2. Tethered membrane IgA nephropathy
Patients with IgA nephropathy with hematuria as the main clinical manifestation often do not have a family history of hematuria. Immunofluorescence of renal biopsy showed IgA-based immunoglobulin deposition, and electron microscopy showed large electron dense material deposition, which made it not difficult to distinguish tethered membrane IgA nephropathy from thin basement membrane nephropathy. Recently, there is a report of a family with thin basement membrane nephropathy combined with mesangial IgA nephropathy, which should be noted and further discussed.
3. Other diseases
Thin basement membrane nephropathy must be distinguished from surgical hematuria (e.g., stones, tumors, tuberculosis, etc.), urinary tract infections, certain primary glomerular diseases (e.g., thylakoid proliferative nephritis, acute post-streptococcal nephritis) and secondary glomerular diseases (e.g., purpura nephritis, lupus nephritis, vasculitis nephritis), which are characterized by hematuria as the main manifestation of hematuria. They can be excluded on the basis of the clinical features of each of the above diseases laboratory tests and pathologic changes.
Treatment
Thin basement membrane nephropathy is a benign disease that requires no specific treatment. For a few patients with symptoms of hypertension, blood pressure should be controlled in time, but unnecessary treatment and application of nephrotoxic drugs should be avoided; when episodic hematuria occurs, attention should be paid to the presence or absence of upper respiratory tract infections, and appropriate treatment is feasible.

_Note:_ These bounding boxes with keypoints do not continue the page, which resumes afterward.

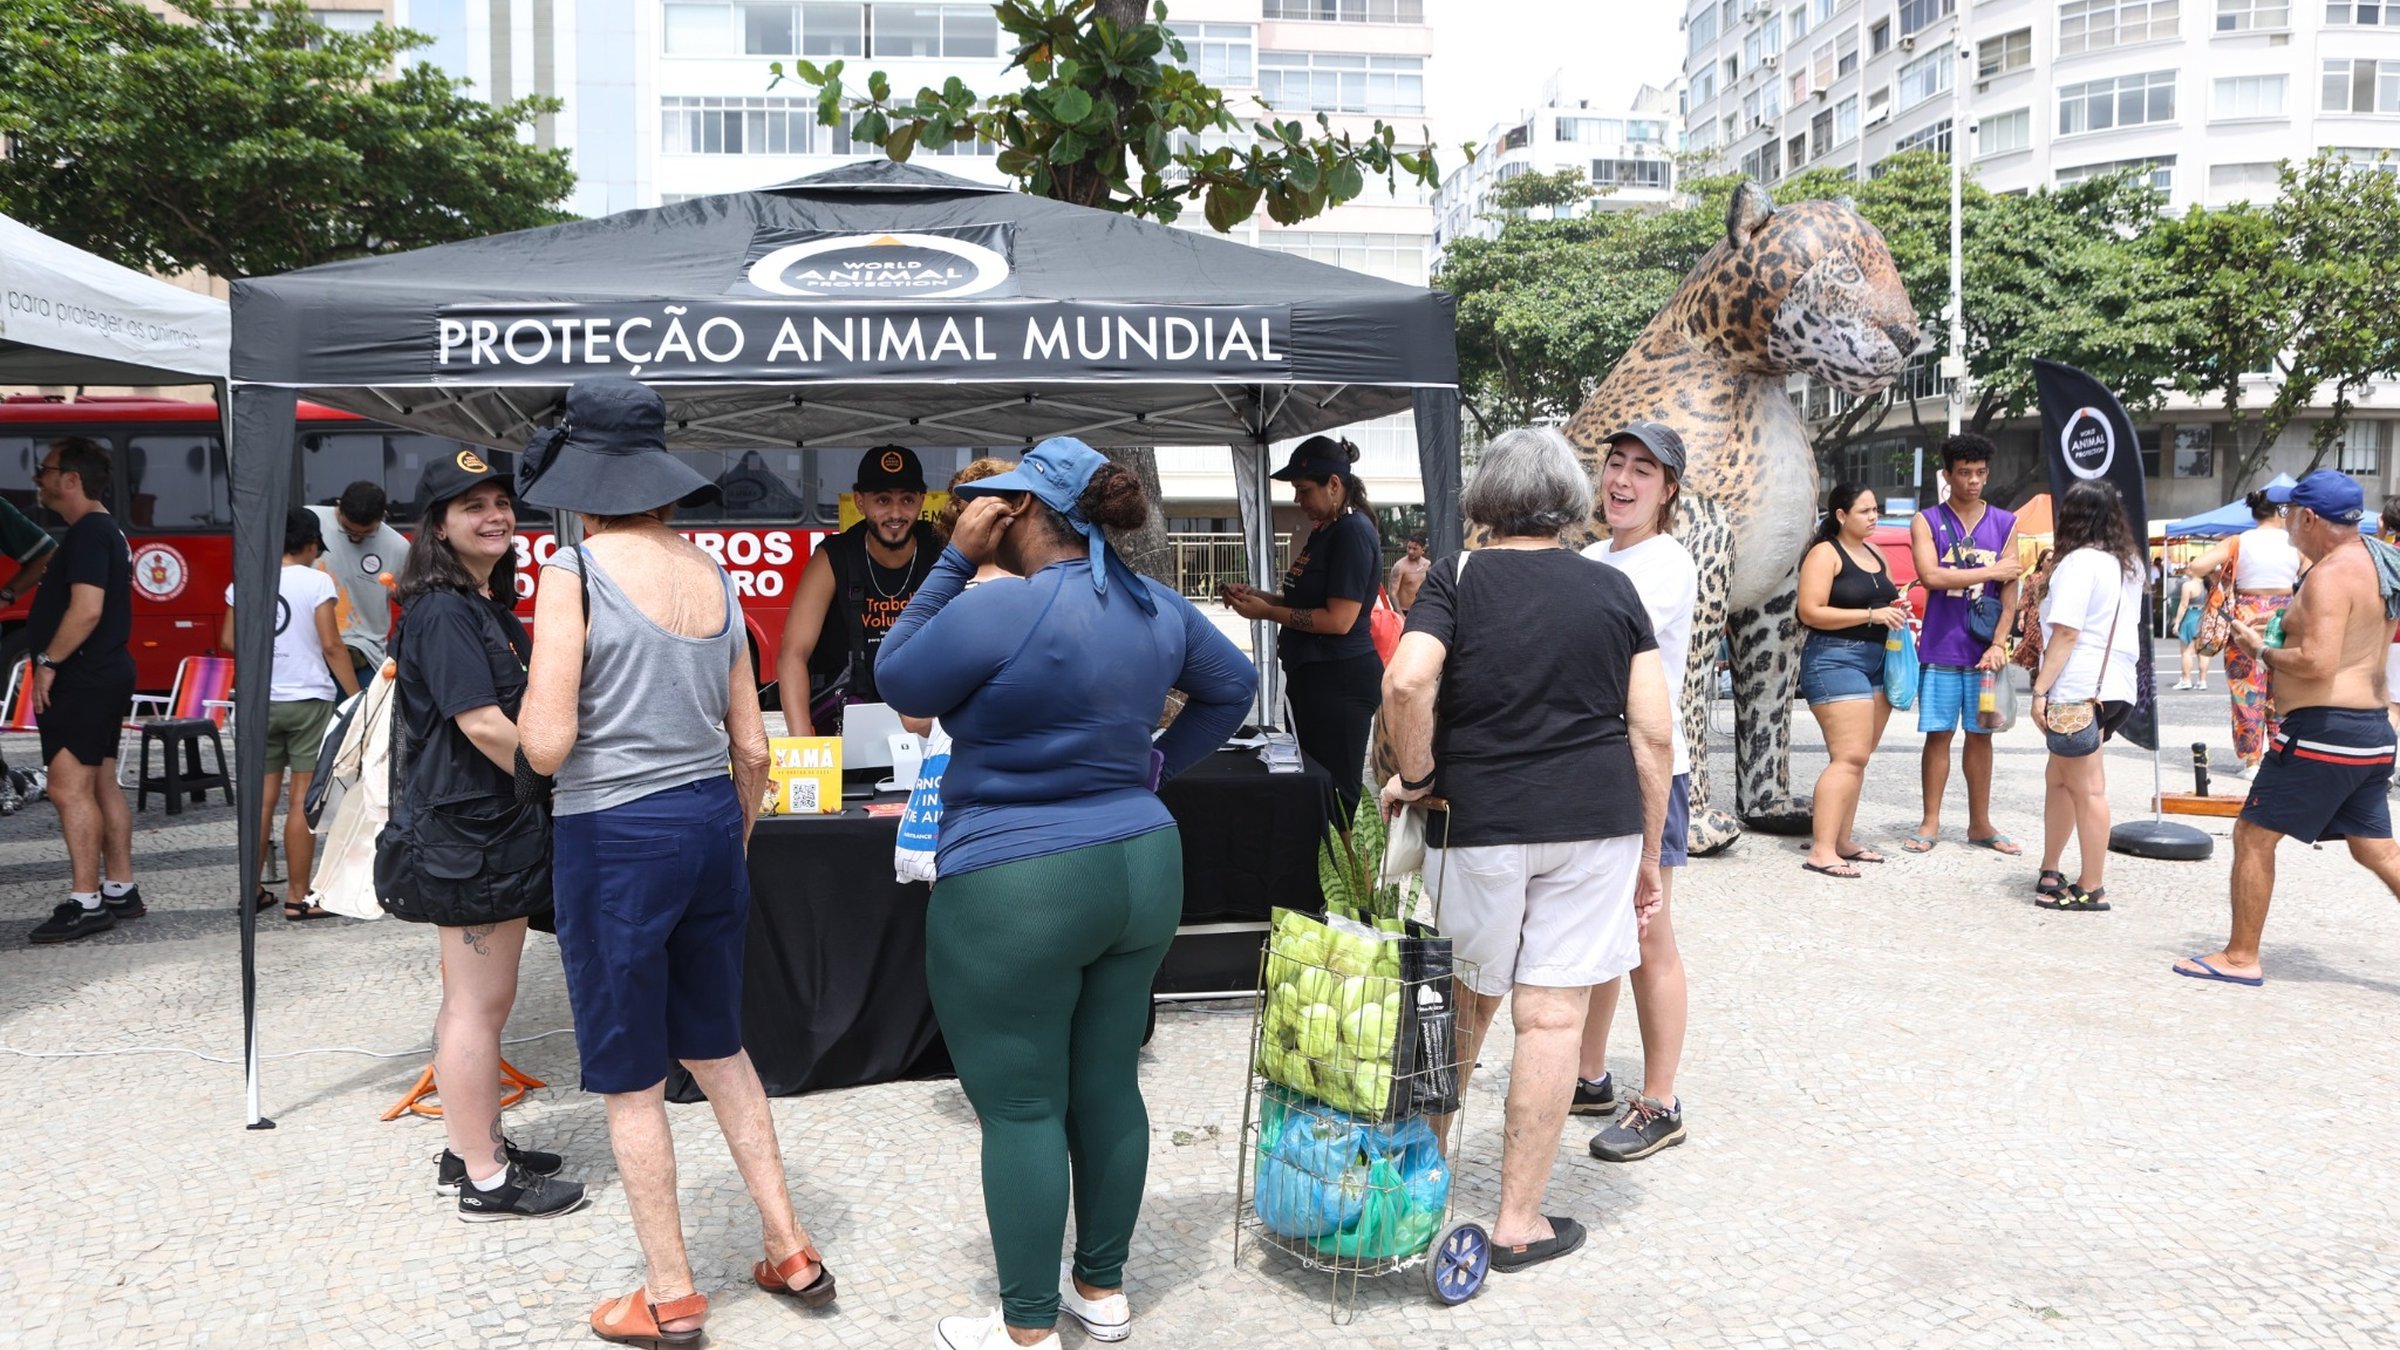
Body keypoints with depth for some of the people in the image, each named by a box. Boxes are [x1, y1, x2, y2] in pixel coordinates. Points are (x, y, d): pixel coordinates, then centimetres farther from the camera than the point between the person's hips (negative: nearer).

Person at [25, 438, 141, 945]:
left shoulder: (88, 533, -15)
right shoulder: (106, 531, 17)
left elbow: (86, 609, -24)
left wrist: (48, 662, -19)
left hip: (82, 680, -11)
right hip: (104, 675, 11)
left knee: (69, 787, -11)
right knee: (101, 785, 13)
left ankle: (85, 902, -11)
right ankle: (120, 891, 18)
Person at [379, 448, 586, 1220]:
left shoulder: (487, 608, 16)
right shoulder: (443, 613, -15)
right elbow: (484, 724, -23)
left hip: (486, 829, 10)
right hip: (465, 833, -10)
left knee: (474, 999, 17)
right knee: (480, 1002, -4)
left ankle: (470, 1149, 28)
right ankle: (486, 1182, 5)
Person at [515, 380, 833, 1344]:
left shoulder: (574, 574, -12)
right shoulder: (714, 576, 6)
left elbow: (545, 748, -18)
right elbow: (752, 750, 8)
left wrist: (537, 712, 3)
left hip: (615, 834, -6)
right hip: (711, 822, 6)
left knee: (630, 1078, 10)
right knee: (717, 1046, 22)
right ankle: (792, 1253, 27)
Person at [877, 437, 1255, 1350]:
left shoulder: (997, 609, -19)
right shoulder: (1157, 608, 5)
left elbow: (898, 683, -4)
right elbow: (1233, 684, 20)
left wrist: (956, 558, -4)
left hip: (1017, 893, -7)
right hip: (1141, 869, 7)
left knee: (1020, 1109, 4)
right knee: (1108, 1088, 16)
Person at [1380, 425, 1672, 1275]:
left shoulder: (1456, 580, -1)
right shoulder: (1611, 589, 5)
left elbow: (1406, 681, -21)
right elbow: (1654, 734, 3)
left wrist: (1415, 776, -5)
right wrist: (1648, 854, 10)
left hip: (1476, 823, 0)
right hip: (1595, 823, 1)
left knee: (1467, 997, 18)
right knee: (1552, 1016, 4)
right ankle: (1520, 1222, 11)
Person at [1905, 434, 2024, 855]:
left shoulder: (2005, 523, 9)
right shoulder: (1927, 521, 2)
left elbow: (2010, 590, 4)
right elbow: (1931, 575, -14)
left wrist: (1998, 644, -7)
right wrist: (1992, 571, -11)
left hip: (1984, 650, 2)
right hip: (1940, 648, -2)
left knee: (1980, 735, 8)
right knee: (1938, 734, 2)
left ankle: (1980, 824, 17)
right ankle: (1930, 823, 9)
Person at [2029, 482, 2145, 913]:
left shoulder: (2080, 561, -12)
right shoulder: (2129, 563, 14)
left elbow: (2066, 633, -16)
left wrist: (2040, 689, -14)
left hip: (2079, 689, -9)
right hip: (2116, 686, 9)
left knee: (2087, 789, -4)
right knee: (2059, 778, 18)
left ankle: (2091, 890, 2)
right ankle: (2050, 874, 26)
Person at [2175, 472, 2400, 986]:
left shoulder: (2330, 575, -17)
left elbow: (2318, 663, -26)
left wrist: (2261, 649, -11)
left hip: (2322, 732, -10)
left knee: (2253, 836, 0)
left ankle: (2241, 957, 5)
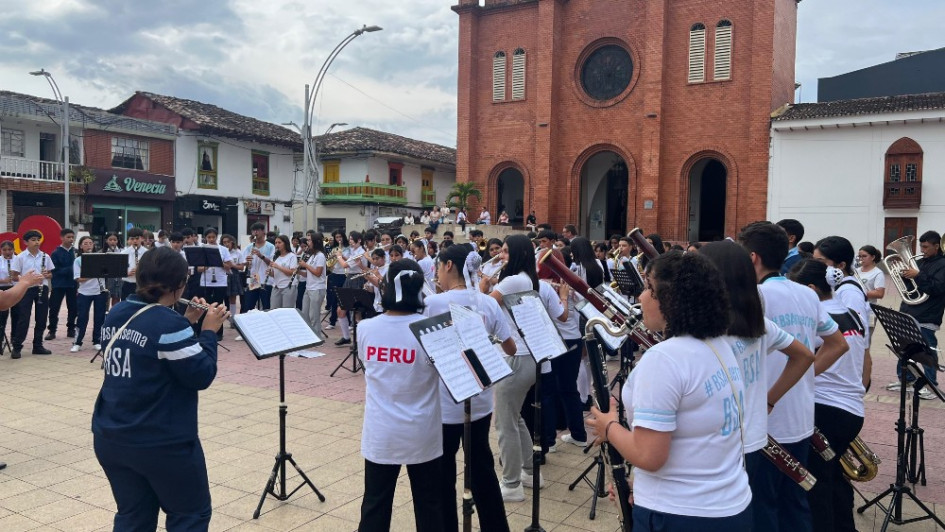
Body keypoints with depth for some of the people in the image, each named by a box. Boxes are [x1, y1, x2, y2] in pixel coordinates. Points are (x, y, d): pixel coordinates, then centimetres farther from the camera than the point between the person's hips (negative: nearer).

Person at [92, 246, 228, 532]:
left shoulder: (115, 314, 3)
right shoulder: (169, 323, -22)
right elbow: (201, 376, -16)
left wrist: (187, 323, 9)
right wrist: (209, 330, -6)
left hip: (110, 438, 8)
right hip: (162, 443, -7)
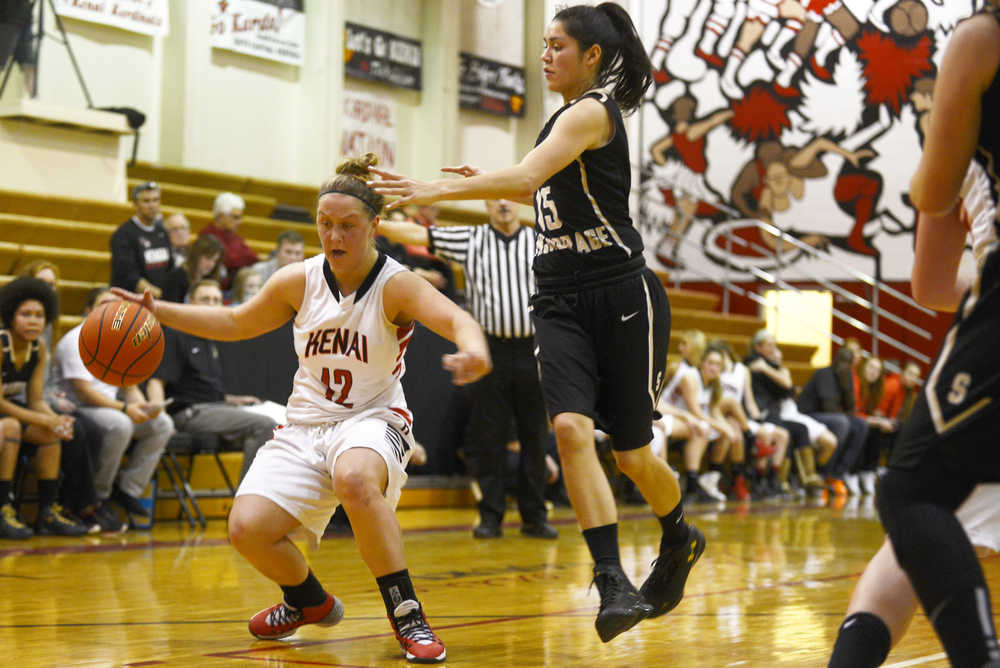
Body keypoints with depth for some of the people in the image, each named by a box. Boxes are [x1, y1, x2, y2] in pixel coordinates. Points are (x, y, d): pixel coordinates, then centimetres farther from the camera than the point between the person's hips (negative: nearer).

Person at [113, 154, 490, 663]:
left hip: (372, 420, -4)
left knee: (355, 479, -40)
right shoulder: (299, 282, 1)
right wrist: (156, 311, 6)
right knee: (247, 528, -15)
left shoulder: (397, 286, -11)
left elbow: (457, 320, -28)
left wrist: (473, 349, -52)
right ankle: (308, 601, 20)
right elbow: (235, 323, 16)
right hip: (306, 425, 4)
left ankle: (408, 619, -25)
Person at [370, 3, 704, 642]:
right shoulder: (570, 115, 14)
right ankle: (616, 584, -19)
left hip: (622, 298, -7)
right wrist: (495, 187, 15)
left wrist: (437, 190, -33)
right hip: (561, 300, 7)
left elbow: (528, 175, -27)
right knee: (571, 428, -16)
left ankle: (679, 537, 35)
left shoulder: (592, 112, -13)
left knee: (632, 453, 4)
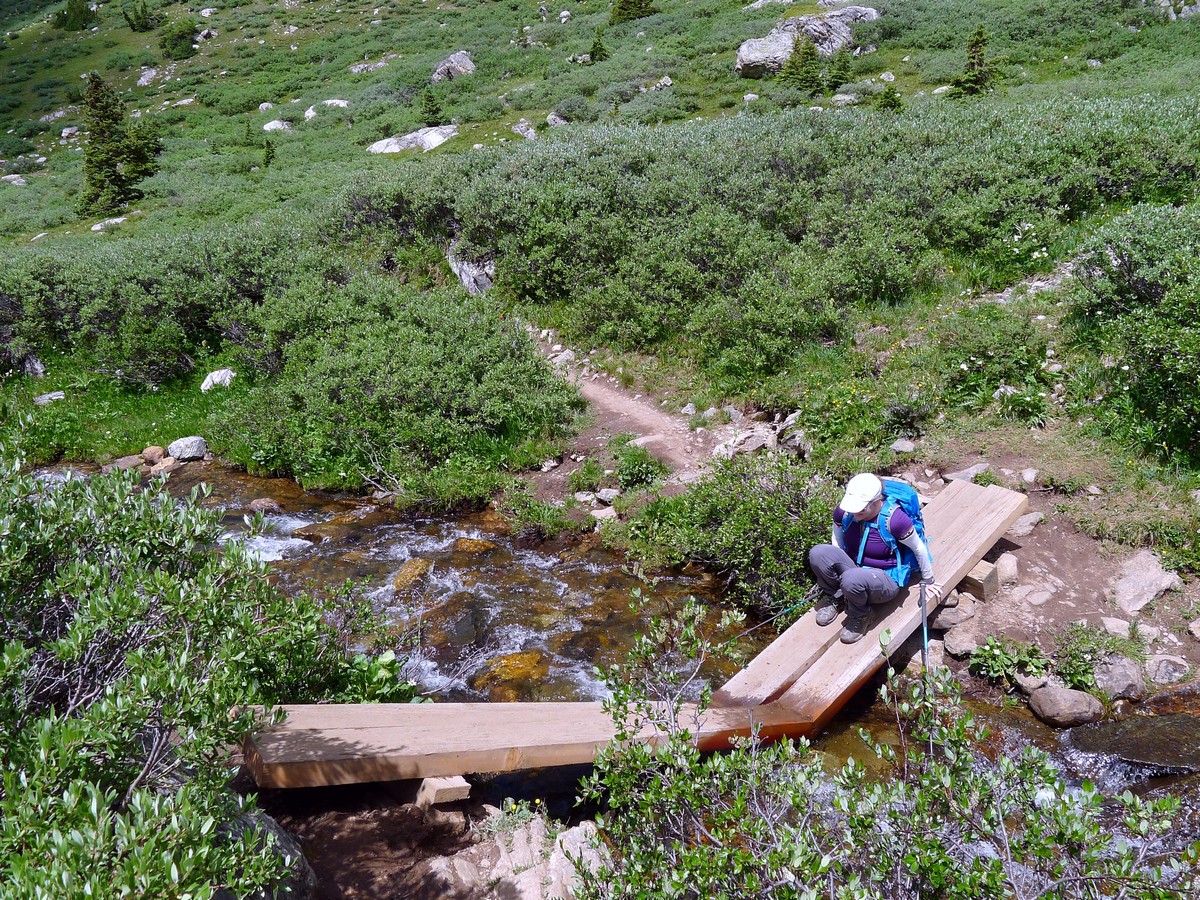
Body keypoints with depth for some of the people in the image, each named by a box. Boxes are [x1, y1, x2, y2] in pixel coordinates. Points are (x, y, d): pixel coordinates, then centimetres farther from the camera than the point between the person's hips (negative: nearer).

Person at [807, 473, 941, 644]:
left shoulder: (894, 519, -25)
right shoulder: (844, 512, -12)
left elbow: (919, 549, -10)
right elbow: (837, 543, 8)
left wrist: (928, 582, 3)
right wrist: (829, 575, 14)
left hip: (887, 581, -5)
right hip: (854, 568, 5)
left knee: (852, 579, -39)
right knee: (818, 553, -25)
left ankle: (860, 615, -4)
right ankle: (834, 598, 2)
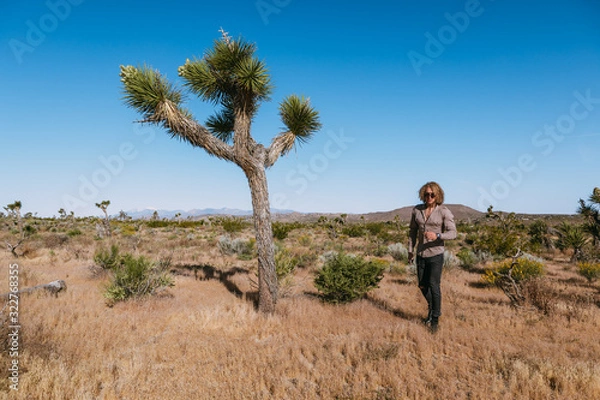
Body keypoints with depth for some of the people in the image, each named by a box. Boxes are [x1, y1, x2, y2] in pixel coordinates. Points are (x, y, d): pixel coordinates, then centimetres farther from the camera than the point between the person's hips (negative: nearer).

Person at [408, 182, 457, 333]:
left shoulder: (444, 211, -11)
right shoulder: (417, 210, 1)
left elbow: (452, 233, -16)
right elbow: (413, 230, 10)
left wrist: (437, 236, -34)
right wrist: (410, 250, 9)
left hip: (436, 254, -4)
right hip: (421, 254, 5)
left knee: (434, 286, -5)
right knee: (422, 285, 14)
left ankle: (435, 319, 12)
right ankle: (433, 308, 41)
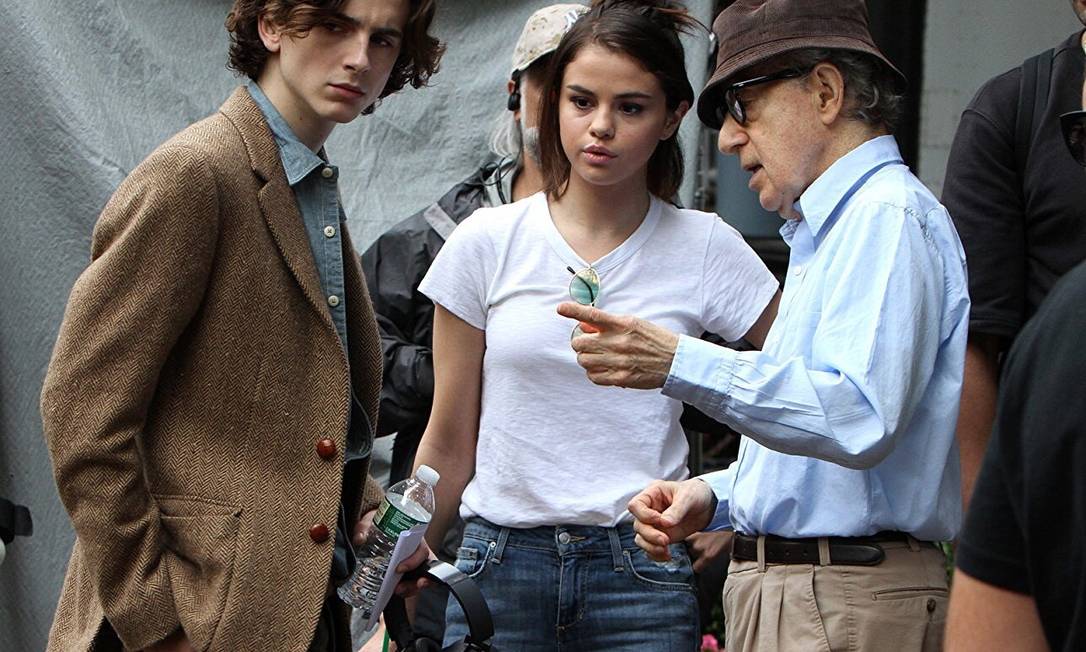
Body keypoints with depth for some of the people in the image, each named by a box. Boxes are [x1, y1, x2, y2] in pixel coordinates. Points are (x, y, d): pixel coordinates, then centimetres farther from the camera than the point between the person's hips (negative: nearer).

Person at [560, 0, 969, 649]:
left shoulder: (888, 215, -12)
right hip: (777, 593, 9)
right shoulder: (827, 231, 21)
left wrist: (684, 365, -27)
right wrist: (716, 496, 10)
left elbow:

For the progressive thin basement membrane nephropathy, symptomatic treatment should be carried out; a small number of patients with progressive renal failure, as well as recurrent hematuria, proteinuria and lumbago, angiotensin-converting enzyme inhibitors, angiotensin receptor antagonists can be given treatment. A definite protein-lowering effect has been reported with ACEI analogs. In addition, a low-protein diet and Chinese medicines with protein-lowering effects, such as renal hepatic ning and formulas containing Beiqiqi, can be given; hypertension and chronic renal insufficiency should be treated according to the appropriate therapeutic principles.
Prevention
There is no special treatment for this disease, and avoiding cold and excessive fatigue is necessary. It has been reported in the literature that very few cases of hematuria and erythrocyte tubular pattern, or proteinuria should be alerted and should be treated symptomatically. It is better to use traditional Chinese medicine for diagnosis and treatment to prevent slow onset of renal insufficiency.